I wanted to point folks over to a blog post by Rick Wicklin, on the web site for SAS. It’s the company that makes, well, SAS, software designed for data management and analysis.
The incident behind this was an accident, as his daughter spilled a bottle of black nail polish, and it splattered on the wall in an interesting spiral. Dr Wicklin wondered if it might be a logarithmic spiral and gathered data to work out whether it might plausibly be. There’s a nice description for how to go from the messiness of a real world splatter to a clearly defined mathematical problem, and how to try fitting a curve to the messy reality of data.
Curve-fitting real-world data is a challenging field. Curves are always members of families, groups of curves that look similar. For example, circles may have any point as their center and have any radius. Lines may pass through any point you like and be as horizontal or vertical or diagonal as you like. (Yes, a straight line isn’t much of a curve, but it’s too wordy to talk of “line or curve fitting” if you don’t have to. In this context, a line is a kind of curve in the same way a square is a kind of parallelogram.) There are many, many more kinds of curves, parabolas and hyperbolas and cubics and quartics and trigonometric functions and, oh yes, we can add them together, or multiply them, or even compose them (anyone up for the sine of a logarithm?).

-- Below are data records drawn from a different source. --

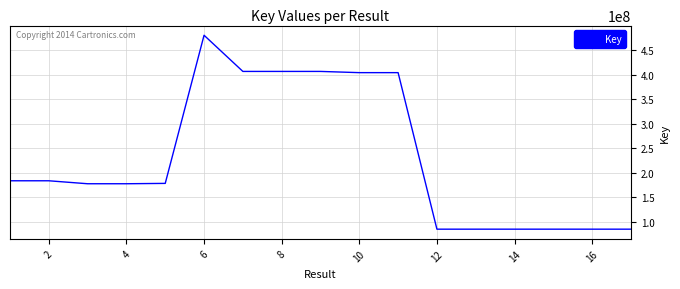

What is the greatest value displayed?

480224266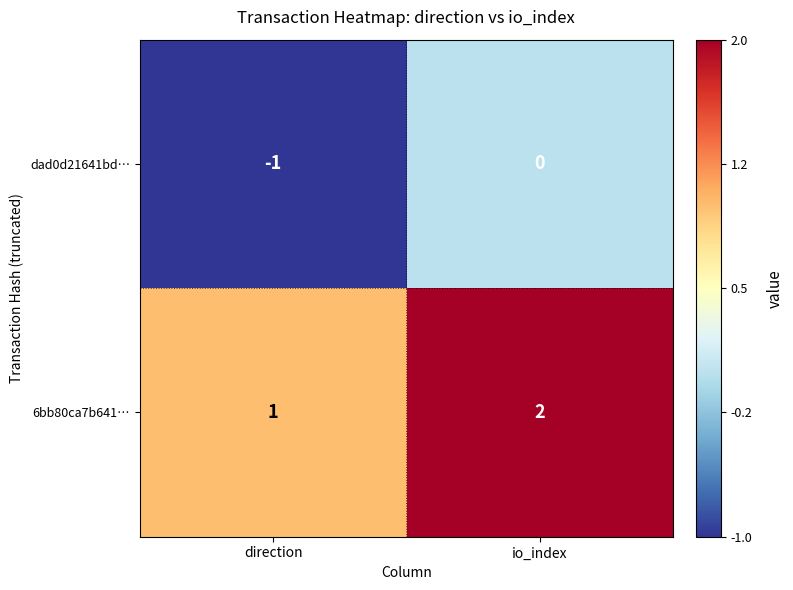

At which category does the chart reach its peak across all series?

io_index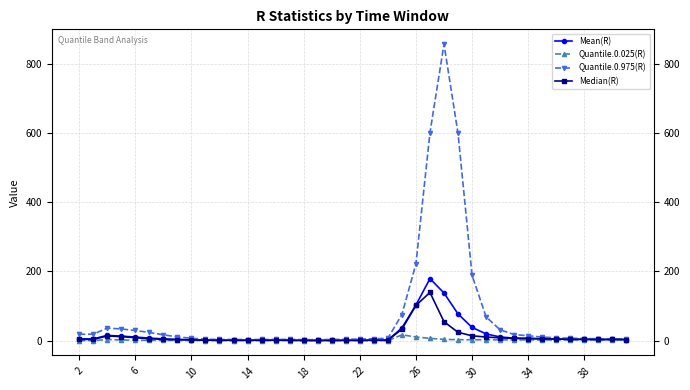

What is the highest value of the Quantile.0.975(R) series?

856.5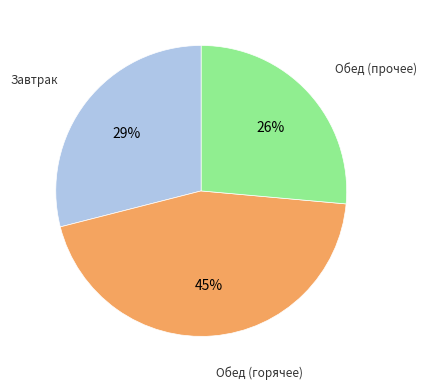

Is there any slice that represents more than half of the pie?

No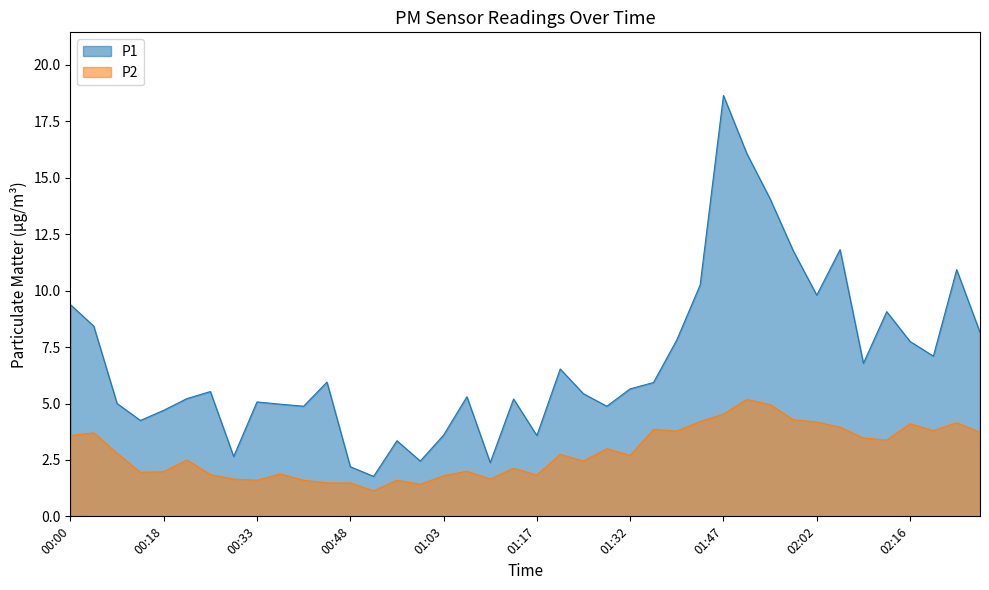

Where does the P2 series first go above 2?

00:00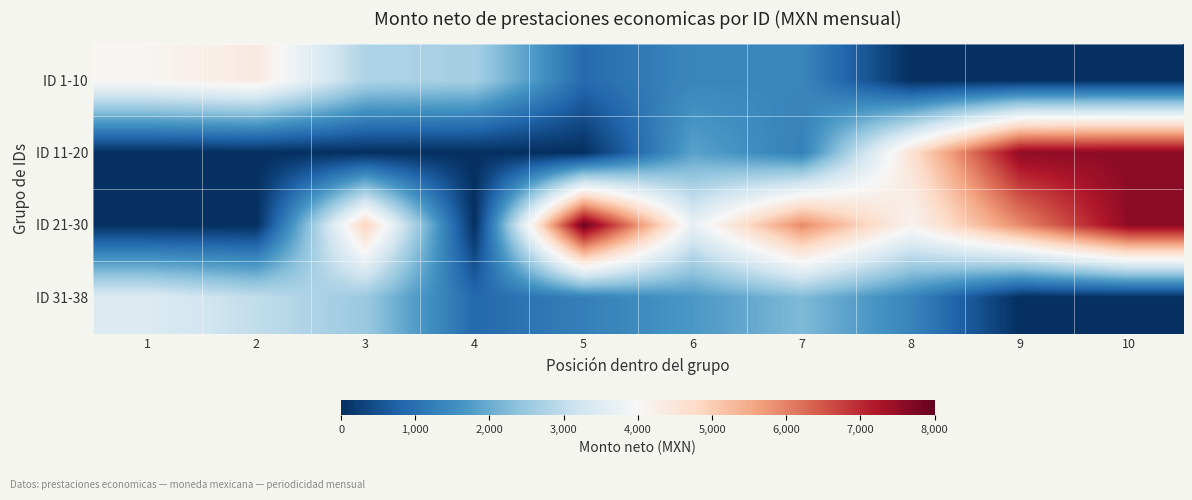

Reading left to right, transcribe all the data shown in this chart.

ID 1-10: 1=4091.2	2=4360.9	3=2762.1	4=2655.4	5=920.7	6=1389.5	7=1389.5	8=0.0	9=0.0	10=0.0
ID 11-20: 1=0.0	2=0.0	3=0.0	4=0.0	5=0.0	6=1841.4	7=1269.8	8=4603.5	9=7556.7	10=7602.6
ID 21-30: 1=0.0	2=0.0	3=4901.5	4=0.0	5=7940.2	6=3682.8	7=5914.5	8=4113.0	9=5914.5	10=7602.6
ID 31-38: 1=3460.4	2=3007.9	3=2516.6	4=885.1	5=1269.8	6=1683.3	7=2221.9	8=1363.8	9=0.0	10=0.0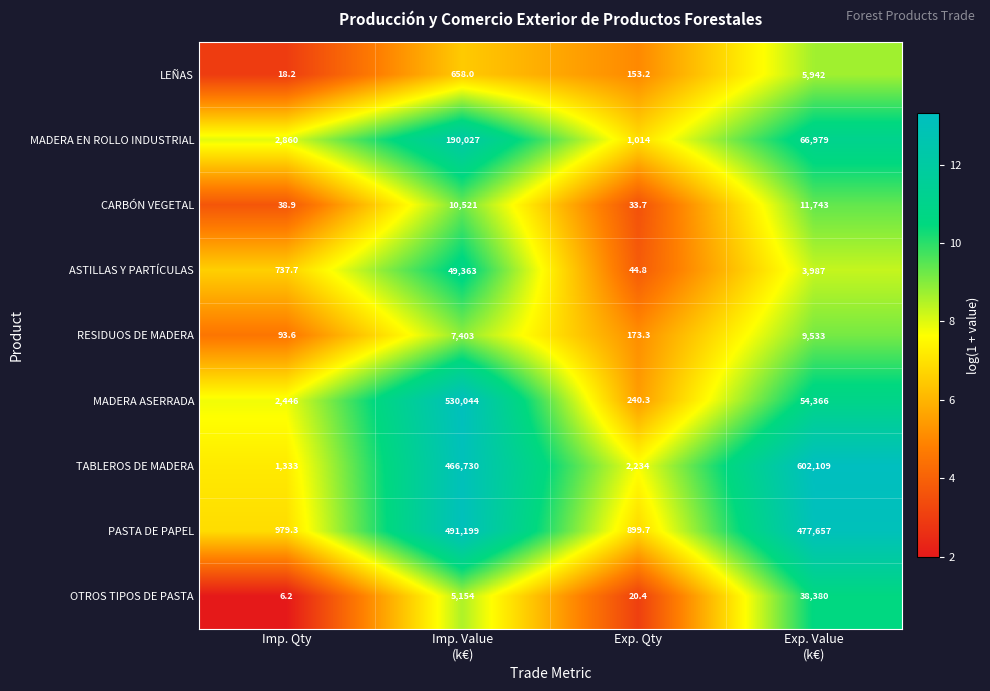

At which category does the chart reach its minimum across all series?

Imp. Qty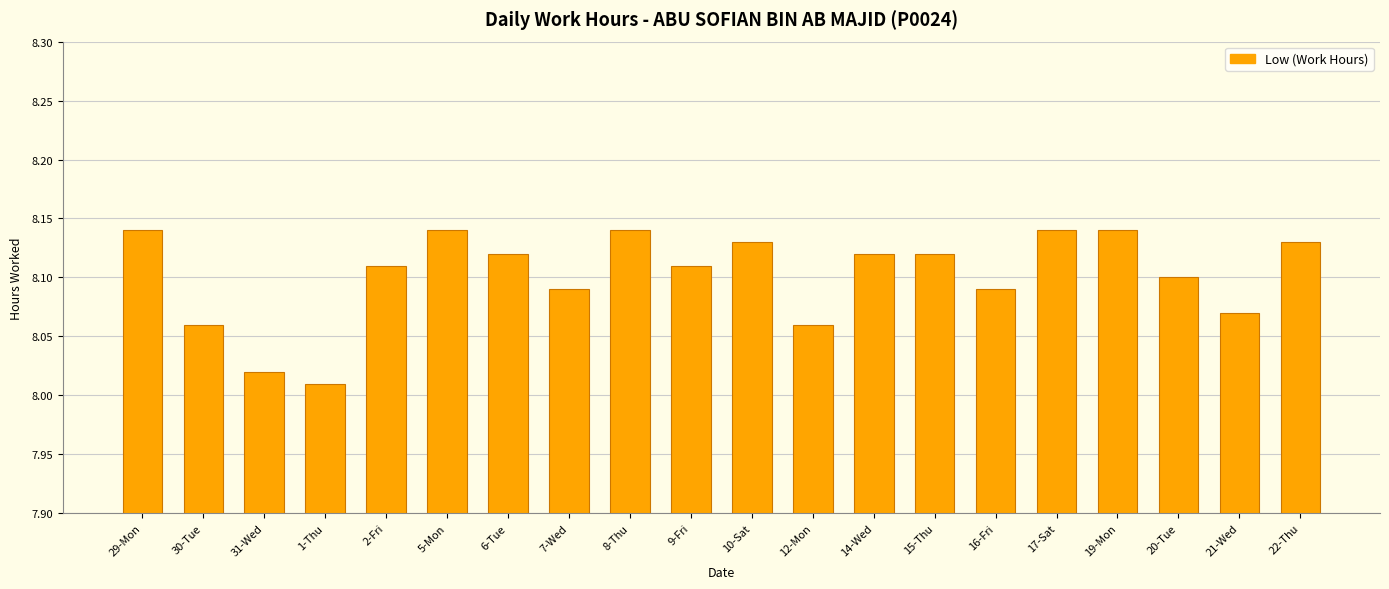

Is it true that the value at 6-Tue is 8.1?

True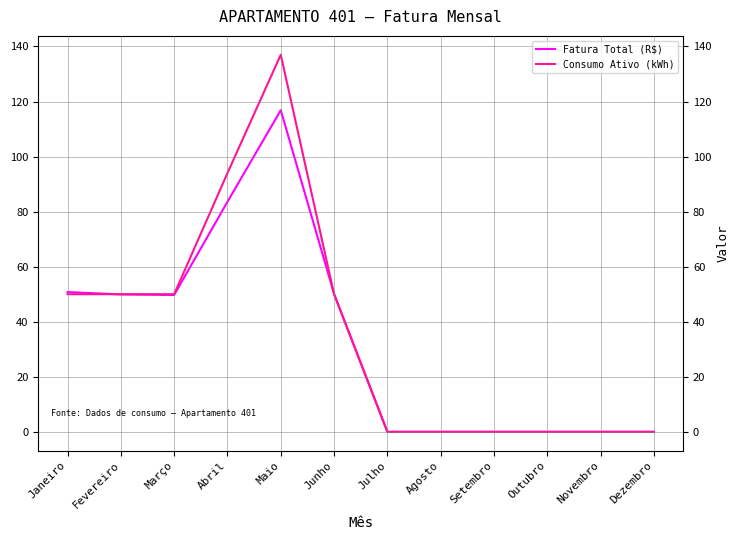

True or false: Consumo Ativo (kWh) has more than 0 points higher than both neighbors.

True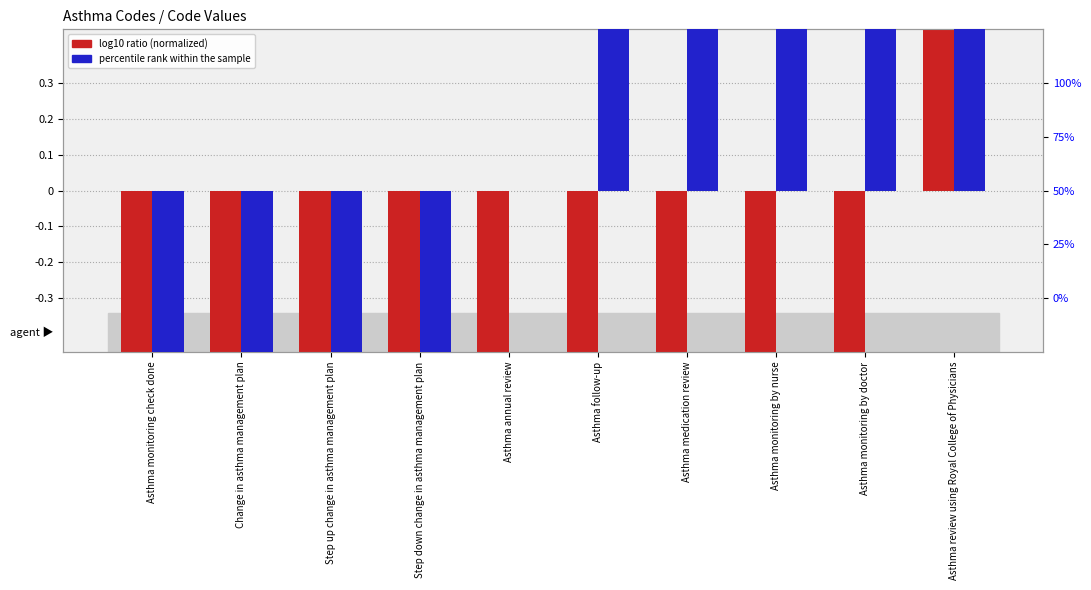

At which category is the sum across all series the highest?

Asthma review using Royal College of Physicians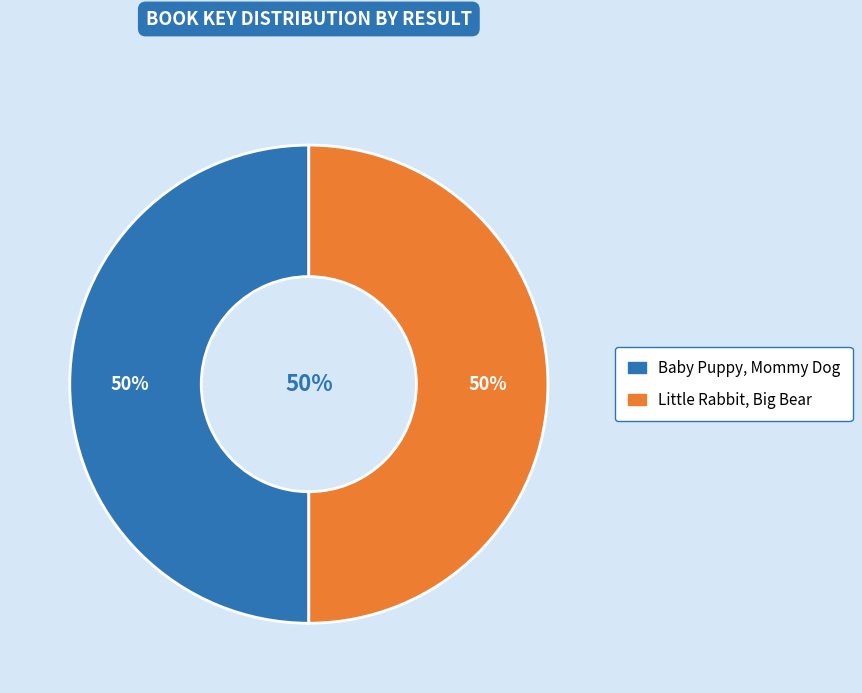

Approximately how many times larger is the value at Baby Puppy, Mommy Dog compared to Little Rabbit, Big Bear?

1.0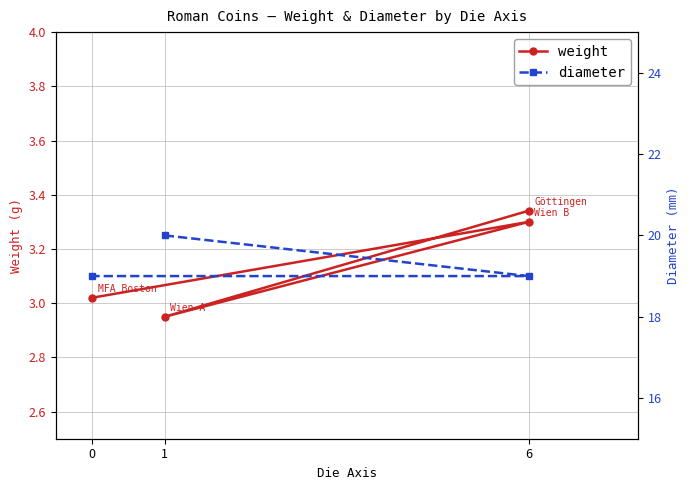

Count the number of data series in this chart.

2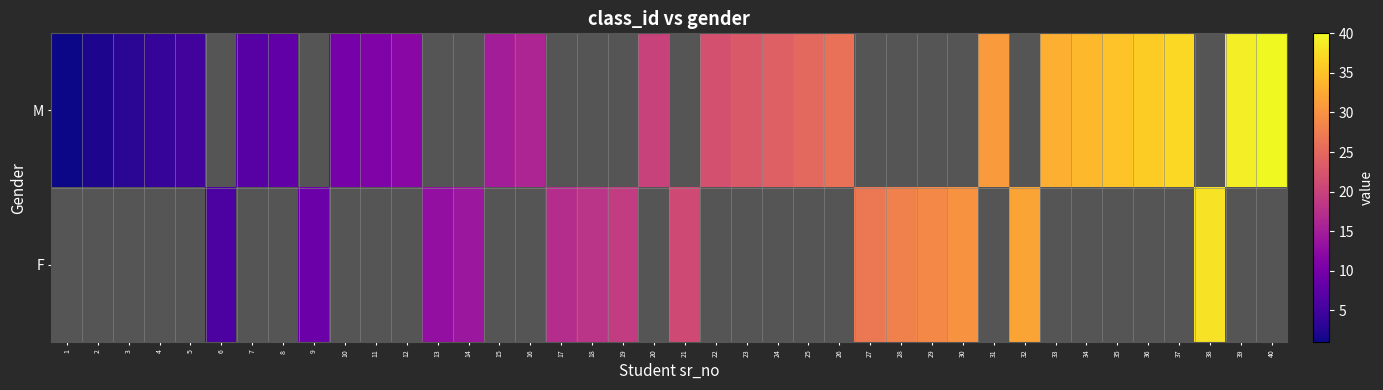

At 31, list the series in order from smallest to largest.

M, F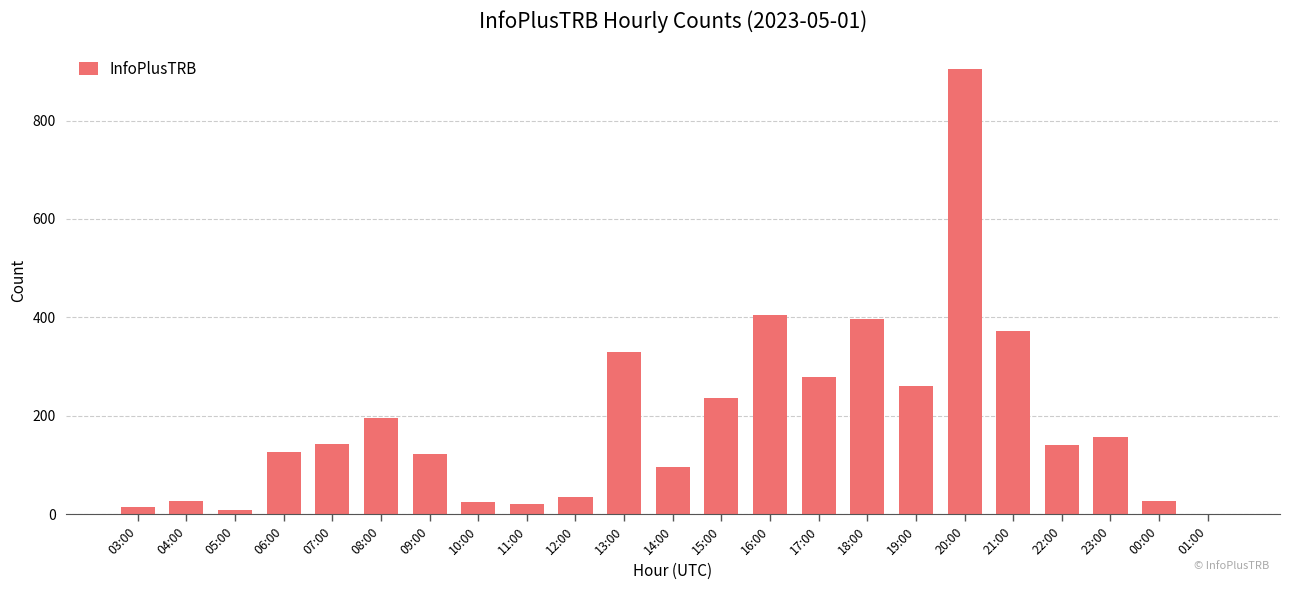

The chart shows a value of 904 at 20:00. True or false?

True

So you start with the kind of curve you think your data really is, and try to find the set of parameters that make the curve and the data look like they’re representations of the same thing. The drawing of your curve and the drawing of your data points will never exactly overlap, though. Your data, coming from the real world, will be messy. Some of the nail polish spots will be in the ‘wrong’ place, or it’ll be ambiguous what the ‘real’ location of a point should be. (After all, what is the real location of a spot? Its center? How do you know where the exact center is? What if the spot is a smeared raindrop-shape rather than a circle?)
It’s not just an artistic eye that judges whether the parameters you’ve picked are a good fit. We can quantify how “good” a fit the curve is to the data, and to find the parameters that make the best possible, or the best findable, fit. But there is still an artistic eye involved: there are infinitely many imaginable curves. If you start from the wrong kind of curve, you might get a tolerable fit. But it won’t give insight into the reasons the data looks like this, or what it might look like as more data comes in. Happily, computers make it easy to try out many different kinds of curves, but having a sense of what curves are plausible makes for better work.